Deixando, momentaneamente, a definição de graphic novel cunhada em 1964 por Richard Kyle e sua posterior teorização por Will Eisner, hoje o termo é associado a narrativas fora do eixo de heróis, principal fonte de vendas de quadrinhos. Edições especiais, longas, não seriadas, normalmente compostas somente por uma única cor. Nos temas, se destacam obras autorais, focadas no cotidiano e em fatos vividos pelos próprios artistas. A graphic novel hoje se adequou a uma espécie de subgênero. Há a necessidade de reafirmar seu conceito em um momento futuro, sem dúvida.
Dentro desta percepção atual, o mercado brasileiro de quadrinhos encontrou outro público além do mainstream mercadológico entre Marvel e Dc Comics, em edições vendidas diretamente em livrarias, para um possível público diferente, talvez um leitor das antigas que não mais encontra prazer nas narrativas de heróis. Como as edições são lançadas sempre com qualidade gráfica e o aval da crítica no exterior, é natural que este mercado esteja presente no país e, querendo ou não, se defina como um subgênero.
Escrito em 2001 por Frederik Peeters, Pílulas Azuis transcreve mais uma trajetória pessoal de um artista, demonstrando como a arte se torna também objeto narrativo em metalinguagem e matéria de catarse para, com distanciamento, analisar certos acontecimentos da vida. A história apresenta a relação de Frederik e Cati, uma mulher soropositiva, em uma união cujo peso e leveza são transpassados pelo HIV.
Diante de um tema delicado em qualquer sistema de análise, o autor se apoia em sua biografia para desmistificá-lo. Desenvolvendo uma narrativa em primeira pessoa, dialogando com o público, e passando a limpo a história em que viveu. Conforme narra ao leitor sua trajetória, relembra acontecimentos-chave que reescrevem a linha narrativa de sua própria vida.
Se considerarmos que na vertente atual intitulada graphic novel há demasiadas tramas com temas adultos e pesados, esta história é carregada de leveza, o que produz uma abordagem diferente diante dos assuntos. Peeters deixa de lado explicações científicas e proposições médicas para enfocar sua relação com Cati e dividir os pensamentos com os leitores.

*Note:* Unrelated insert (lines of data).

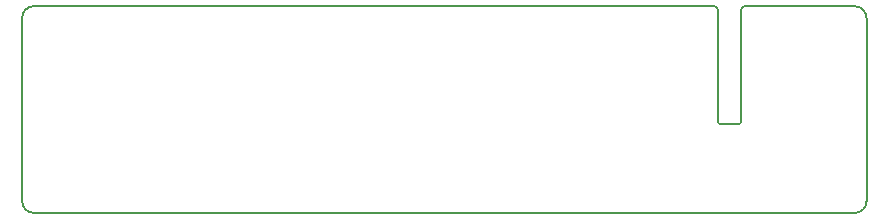
<source format=gm1>
G04 #@! TF.FileFunction,Profile,NP*
%FSLAX46Y46*%
G04 Gerber Fmt 4.6, Leading zero omitted, Abs format (unit mm)*
G04 Created by KiCad (PCBNEW 4.0.5) date 09/24/17 10:25:20*
%MOMM*%
%LPD*%
G01*
G04 APERTURE LIST*
%ADD10C,0.100000*%
%ADD11C,0.150000*%
G04 APERTURE END LIST*
D10*
D11*
X171600000Y-87500000D02*
X114000000Y-87500000D01*
X174200000Y-87500000D02*
X183500000Y-87500000D01*
X173900000Y-97200000D02*
X173900000Y-87800000D01*
X172200000Y-97500000D02*
X173600000Y-97500000D01*
X171900000Y-87800000D02*
X171900000Y-97200000D01*
X173600000Y-97500000D02*
G75*
G03X173900000Y-97200000I0J300000D01*
G01*
X171900000Y-97200000D02*
G75*
G03X172200000Y-97500000I300000J0D01*
G01*
X174200000Y-87500000D02*
G75*
G03X173900000Y-87800000I0J-300000D01*
G01*
X171900000Y-87800000D02*
G75*
G03X171600000Y-87500000I-300000J0D01*
G01*
X184500000Y-104000000D02*
X184500000Y-88500000D01*
X114000000Y-105000000D02*
X183500000Y-105000000D01*
X113000000Y-88500000D02*
X113000000Y-104000000D01*
X114000000Y-87500000D02*
G75*
G03X113000000Y-88500000I0J-1000000D01*
G01*
X184500000Y-88500000D02*
G75*
G03X183500000Y-87500000I-1000000J0D01*
G01*
X183500000Y-105000000D02*
G75*
G03X184500000Y-104000000I0J1000000D01*
G01*
X113000000Y-104000000D02*
G75*
G03X114000000Y-105000000I1000000J0D01*
G01*
M02*

</source>
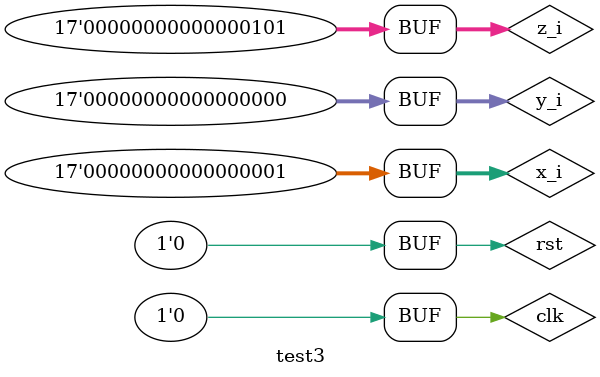
<source format=v>
`timescale 1ns / 1ps


module test3;

	// Inputs
	reg clk;
	reg rst;
	reg [16:0] x_i;
	reg [16:0] y_i;
	reg [16:0] z_i;

	// Outputs
	wire [16:0] x_o;
	wire [16:0] y_o;
	wire [16:0] z_o;

	// Instantiate the Unit Under Test (UUT)
	rotator uut (
		.clk(clk), 
		.rst(rst), 
		.x_i(x_i), 
		.y_i(y_i), 
		.z_i(z_i), 
		.x_o(x_o), 
		.y_o(y_o), 
		.z_o(z_o)
	);

	initial begin
		// Initialize Inputs
		clk = 0;
		rst = 0;
		x_i = 1;
		y_i = 0;
		z_i = 5;

		// Wait 100 ns for global reset to finish
		#100;
        
		// Add stimulus here

	end
      
endmodule


</source>
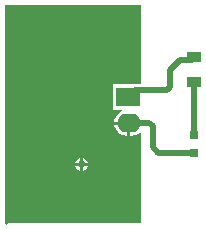
<source format=gbl>
G04*
G04 #@! TF.GenerationSoftware,Altium Limited,Altium Designer,23.11.1 (41)*
G04*
G04 Layer_Physical_Order=2*
G04 Layer_Color=16711680*
%FSLAX44Y44*%
%MOMM*%
G71*
G04*
G04 #@! TF.SameCoordinates,5C29CE77-9974-4D78-97DC-7FC7E6DACF92*
G04*
G04*
G04 #@! TF.FilePolarity,Positive*
G04*
G01*
G75*
%ADD13R,0.7000X0.7000*%
%ADD14R,1.2000X0.9000*%
%ADD19C,0.5000*%
%ADD20O,2.0000X1.6000*%
%ADD21R,2.0000X1.6000*%
%ADD22C,0.6000*%
G36*
X125000Y128333D02*
X119865D01*
X119323Y128225D01*
X101365D01*
Y106225D01*
X109239D01*
X109491Y104955D01*
X107684Y104207D01*
X105483Y102517D01*
X103793Y100315D01*
X102731Y97752D01*
X102536Y96270D01*
X115000D01*
Y95000D01*
X116270D01*
Y84369D01*
X117000D01*
X119752Y84731D01*
X122316Y85793D01*
X123730Y86879D01*
X125000Y86252D01*
Y10000D01*
X12500D01*
X11591Y9091D01*
X10000Y10000D01*
Y195000D01*
X125000D01*
Y128333D01*
D02*
G37*
%LPC*%
G36*
X113730Y93730D02*
X102536D01*
X102731Y92248D01*
X103793Y89684D01*
X105483Y87483D01*
X107684Y85793D01*
X110248Y84731D01*
X113000Y84369D01*
X113730D01*
Y93730D01*
D02*
G37*
G36*
X76270Y65470D02*
Y61270D01*
X80470D01*
X79697Y63138D01*
X78138Y64697D01*
X76270Y65470D01*
D02*
G37*
G36*
X73730D02*
X71862Y64697D01*
X70303Y63138D01*
X69530Y61270D01*
X73730D01*
Y65470D01*
D02*
G37*
G36*
X80470Y58730D02*
X76270D01*
Y54530D01*
X78138Y55303D01*
X79697Y56862D01*
X80470Y58730D01*
D02*
G37*
G36*
X73730D02*
X69530D01*
X70303Y56862D01*
X71862Y55303D01*
X73730Y54530D01*
Y58730D01*
D02*
G37*
%LPD*%
D13*
X170000Y70000D02*
D03*
Y85000D02*
D03*
D14*
Y129500D02*
D03*
Y150500D02*
D03*
D19*
Y85000D02*
Y129500D01*
X115000Y95000D02*
X132071D01*
X135000Y75000D02*
X140000Y70000D01*
X170000D01*
X132071Y95000D02*
X135000Y92071D01*
Y75000D02*
Y92071D01*
X158500Y148500D02*
X168000D01*
X170000Y150500D01*
X150000Y140000D02*
X158500Y148500D01*
X147071Y122725D02*
X150000Y125654D01*
X119865Y122725D02*
X147071D01*
X150000Y125654D02*
Y140000D01*
X114365Y117225D02*
X119865Y122725D01*
D20*
X115000Y95000D02*
D03*
D03*
D21*
X114365Y117225D02*
D03*
D03*
D22*
X75000Y60000D02*
D03*
M02*

</source>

Suas dúvidas, medos e incertezas ao manter uma relação duradoura são lúcidas e coerentes para aquele que, diante de uma situação delicada, expõe seu lado íntimo de aflições equilibradas com o amor notável que sente pela namorada. Evitando, assim, uma polêmica exagerada ou um ambiente pesado para a discussão.
Mais do que um mero relato sobre sua história, o autor focaliza com precisão os dramas em cada personagem em cena, dando-lhes um panorama de papéis esféricos e situando uma família como todas as outras, com problemas a serem superados, mas unida pelo amor. Como mãe e filho dividem a mesma doença, o espaço dramático é também repartido em dois. A mãe carregando a compreensão total da doença e um sentimento de culpa. Enquanto o filho, vivendo com este problema desde o nascimento, ainda observa com um olhar infantil de esperança. Mesmo compreendendo sua condição, a empatia provocada pelo garoto no leitor, e também em Frederik, é outro laço sensível que evita o caminho fácil de apresentar a criança apenas por sua doença, sendo destacada por suas brincadeiras e outros atos comuns aos infantes.
É desenvolvendo com precisão a retomada do cotidiano, associada com a simpatia das personagens em uma história aparentemente simples, que se percebe a dimensão profunda da narrativa, bem como a visão de um autor que, inserido intimamente no problema, optou por abordá-lo sem peso ou mistificação, tendo como base o cenário íntimo, diário e feliz que Cati lhe proporcionava. Uma mensagem que transpassa o casal e se justifica na composição dessa obra.
A bela edição lançada pela Nemo em brochura, papel off-set e capa cartonada com orelhas, ainda contém páginas extras com a família do autor após a recepção desta hq. Além desta obra, a editora também publicou a elogiada série Aâma do autor.